U'u from the Marquesas Islands, Oceania. Part of the Pitt Rivers Museum Founding Collection. Given to the Museum in 1884.
This distinctive club, known as an U'u, is from the Marquesas Islands, a volcanic archipelago in French Polynesia. It is approximately 1.5 metres long and would have been used as a staff when not in use form combat. It is made of a dark wood that has been highly polished. The head is flattened to enable it to be carried under the arm and is carved with an abstract human face, with small human heads modelled in relief to form the eyes and nose. Traditionally, specialist carvers would have used tools made of sharks' teeth to do this. The handle is decorated with tufts of light coloured hair, probably that of a dog, bound on with sennit (plaited grass).
Sacred Weapons
The U'u is the commonest type of Marquesan art object to be found in museum collections around the world. In part, this reflects the importance of the warrior in Marquesan society, as elsewhere in Polynesia. The toa (warriors) formed the third class of Marquesan society, inferior only to the chiefly elite and the priesthood. The U'u was one of several indicators of warrior status, and was carried both in daily life and in battle. Like a number of adornments, and the many evidences of woodcarving for which the Marquesan Islanders are internationally renowned, the U'u is manufactured to a schema which sits within a highly complex, elaborate and culturally defined context of personal adornment that is hardly matched anywhere in the world.
The name 'U'u' itself means 'head' and many examples feature ten or more different sets of eyes or a face, nested within the overall human-shaped structure of the club. Face-based decorative motifs have been common in different parts of Polynesia for 3000 years. However, the early-19th century U'u represents the zenith of that artistic trend's development. The famous French painter Paul Gauguin, who lived in the Marquesas Islands for a number of years, remarked: "The basis of this art is the human body or face...always the same thing and yet never the same thing". The arrangement of these facial motifs, known as tiki, has sparked much discussion by art historians. Faces have great cultural and familial significance within Marquesan society: the term 'Mata'enana' means 'face people' and refers to ancestors, while 'Matatetau' means 'to count faces', and is the term given to the act of reciting the members of your family tree. The face on the U'u club then, represents these ancestors who can ensure that things go well for the living by providing them with the necessary spiritual power and vitality, a force known as mana.

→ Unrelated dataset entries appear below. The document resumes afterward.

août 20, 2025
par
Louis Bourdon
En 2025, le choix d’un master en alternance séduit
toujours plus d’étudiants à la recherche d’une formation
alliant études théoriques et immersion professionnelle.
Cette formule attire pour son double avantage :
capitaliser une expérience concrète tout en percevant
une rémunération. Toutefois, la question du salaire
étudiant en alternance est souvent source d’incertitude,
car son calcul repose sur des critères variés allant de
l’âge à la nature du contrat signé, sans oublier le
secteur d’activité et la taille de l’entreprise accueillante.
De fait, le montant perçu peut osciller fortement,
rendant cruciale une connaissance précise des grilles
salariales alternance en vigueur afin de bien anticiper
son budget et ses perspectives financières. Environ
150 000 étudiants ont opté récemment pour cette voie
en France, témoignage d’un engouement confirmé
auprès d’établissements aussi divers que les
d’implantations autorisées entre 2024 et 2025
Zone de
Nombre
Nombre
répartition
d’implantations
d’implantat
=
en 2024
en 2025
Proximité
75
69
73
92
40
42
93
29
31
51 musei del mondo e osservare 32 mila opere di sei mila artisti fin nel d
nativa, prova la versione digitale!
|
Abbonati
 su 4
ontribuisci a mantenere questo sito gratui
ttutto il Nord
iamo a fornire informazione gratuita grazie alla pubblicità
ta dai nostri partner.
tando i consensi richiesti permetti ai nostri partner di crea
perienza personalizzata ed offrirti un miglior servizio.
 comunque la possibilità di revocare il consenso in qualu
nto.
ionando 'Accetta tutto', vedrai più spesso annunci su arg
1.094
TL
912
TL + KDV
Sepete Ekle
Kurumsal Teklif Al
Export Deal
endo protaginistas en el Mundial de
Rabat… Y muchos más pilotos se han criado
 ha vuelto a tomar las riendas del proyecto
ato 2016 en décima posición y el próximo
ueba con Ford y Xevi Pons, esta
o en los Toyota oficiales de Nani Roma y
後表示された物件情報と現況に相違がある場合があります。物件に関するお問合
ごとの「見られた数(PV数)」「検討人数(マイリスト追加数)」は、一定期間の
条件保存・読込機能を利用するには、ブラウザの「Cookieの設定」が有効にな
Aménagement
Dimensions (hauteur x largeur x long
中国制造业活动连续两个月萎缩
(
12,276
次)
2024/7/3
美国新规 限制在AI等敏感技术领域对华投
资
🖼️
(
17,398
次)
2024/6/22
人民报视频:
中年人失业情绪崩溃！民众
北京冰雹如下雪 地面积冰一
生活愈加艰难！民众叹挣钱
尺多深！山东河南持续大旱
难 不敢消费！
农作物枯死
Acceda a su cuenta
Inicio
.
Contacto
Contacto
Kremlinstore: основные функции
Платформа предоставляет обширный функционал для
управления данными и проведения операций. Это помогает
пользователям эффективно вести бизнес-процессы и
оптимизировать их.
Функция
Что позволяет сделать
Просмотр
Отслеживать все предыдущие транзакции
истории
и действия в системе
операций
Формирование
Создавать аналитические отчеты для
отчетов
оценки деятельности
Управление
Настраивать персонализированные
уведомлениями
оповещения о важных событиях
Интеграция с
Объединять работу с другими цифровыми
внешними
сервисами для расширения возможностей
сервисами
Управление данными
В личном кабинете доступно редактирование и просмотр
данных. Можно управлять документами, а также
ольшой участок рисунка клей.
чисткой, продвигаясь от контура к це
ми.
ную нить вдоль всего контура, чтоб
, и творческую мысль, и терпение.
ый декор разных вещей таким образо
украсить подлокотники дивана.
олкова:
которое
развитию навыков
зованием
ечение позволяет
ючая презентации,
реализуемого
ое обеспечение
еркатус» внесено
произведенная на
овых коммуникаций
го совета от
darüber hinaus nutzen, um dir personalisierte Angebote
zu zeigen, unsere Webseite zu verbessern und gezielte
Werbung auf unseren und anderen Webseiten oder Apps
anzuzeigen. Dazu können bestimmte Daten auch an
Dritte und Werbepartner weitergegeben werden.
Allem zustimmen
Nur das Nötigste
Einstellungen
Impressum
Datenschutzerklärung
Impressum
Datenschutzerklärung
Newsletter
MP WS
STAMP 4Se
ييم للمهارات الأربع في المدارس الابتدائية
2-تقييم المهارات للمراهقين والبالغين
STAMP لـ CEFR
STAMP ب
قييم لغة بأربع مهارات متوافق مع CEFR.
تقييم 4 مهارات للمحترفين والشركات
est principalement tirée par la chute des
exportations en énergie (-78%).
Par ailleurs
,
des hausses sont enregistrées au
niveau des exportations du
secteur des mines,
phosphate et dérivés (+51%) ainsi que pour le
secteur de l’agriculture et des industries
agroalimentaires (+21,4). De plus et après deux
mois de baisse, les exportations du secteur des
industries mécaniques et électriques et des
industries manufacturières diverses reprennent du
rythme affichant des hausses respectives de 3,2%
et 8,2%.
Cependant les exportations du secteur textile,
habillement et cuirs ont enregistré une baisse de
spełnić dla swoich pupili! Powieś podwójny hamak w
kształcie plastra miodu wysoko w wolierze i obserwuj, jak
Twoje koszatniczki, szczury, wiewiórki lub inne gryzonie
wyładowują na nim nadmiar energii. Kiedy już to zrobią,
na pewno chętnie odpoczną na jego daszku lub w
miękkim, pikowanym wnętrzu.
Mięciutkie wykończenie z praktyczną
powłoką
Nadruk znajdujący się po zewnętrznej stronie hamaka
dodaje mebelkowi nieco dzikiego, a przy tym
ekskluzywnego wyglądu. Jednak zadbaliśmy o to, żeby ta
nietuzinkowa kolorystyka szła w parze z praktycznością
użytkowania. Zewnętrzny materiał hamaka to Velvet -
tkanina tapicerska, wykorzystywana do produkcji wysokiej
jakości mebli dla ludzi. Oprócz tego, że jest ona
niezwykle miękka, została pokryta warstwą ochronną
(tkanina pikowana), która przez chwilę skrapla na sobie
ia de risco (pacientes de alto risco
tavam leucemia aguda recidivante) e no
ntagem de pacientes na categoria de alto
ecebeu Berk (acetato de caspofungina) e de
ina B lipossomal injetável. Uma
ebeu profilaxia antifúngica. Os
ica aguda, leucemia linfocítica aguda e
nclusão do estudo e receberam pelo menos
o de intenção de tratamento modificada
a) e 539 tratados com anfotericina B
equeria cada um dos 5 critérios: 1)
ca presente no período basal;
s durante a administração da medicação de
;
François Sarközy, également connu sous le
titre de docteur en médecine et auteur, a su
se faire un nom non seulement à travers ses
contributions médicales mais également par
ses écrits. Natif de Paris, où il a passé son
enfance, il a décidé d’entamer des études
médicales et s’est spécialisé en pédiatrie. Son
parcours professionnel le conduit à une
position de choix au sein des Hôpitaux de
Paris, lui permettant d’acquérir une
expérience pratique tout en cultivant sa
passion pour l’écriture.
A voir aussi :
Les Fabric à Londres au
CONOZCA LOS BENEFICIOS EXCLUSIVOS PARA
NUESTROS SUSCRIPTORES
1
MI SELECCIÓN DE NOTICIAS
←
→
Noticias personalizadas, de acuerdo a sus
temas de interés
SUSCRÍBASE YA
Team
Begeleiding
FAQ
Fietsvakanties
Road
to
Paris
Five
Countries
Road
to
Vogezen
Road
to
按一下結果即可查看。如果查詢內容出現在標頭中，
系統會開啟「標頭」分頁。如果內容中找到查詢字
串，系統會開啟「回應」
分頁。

Another common carving motif, which can be seen on the neck of this U'u, is a pattern of concentric circles, called 'Ipu', meaning a container, vessel, or skull. This seems to imply a containing function for the decoration and indeed, the U'u should be regarded not only as a representation of the warrior's ancestors but also as a a container for his mana (spiritual power), which is derived from them. The U'u enables him to take his mana on to the battlefield in order to grant him success. Additionally, the warrior's appearance was designed and constructed to inspire awe and fear of his mana in the enemy. So, along with the club, he wore into battle a large elaborate headdress, carved wooden gorgets overlaid with brightly coloured seed beads and large fillets of human hair, the carved skulls of previous enemies tied at his waist, large whale ivory ear-spools, capes of printed bark-cloth, and either an entire sperm whale tooth, or a large pearl shell, tied around his neck. To complete this practice of bodily adornment, all Marquesan warriors were covered from head to foot in tattoos.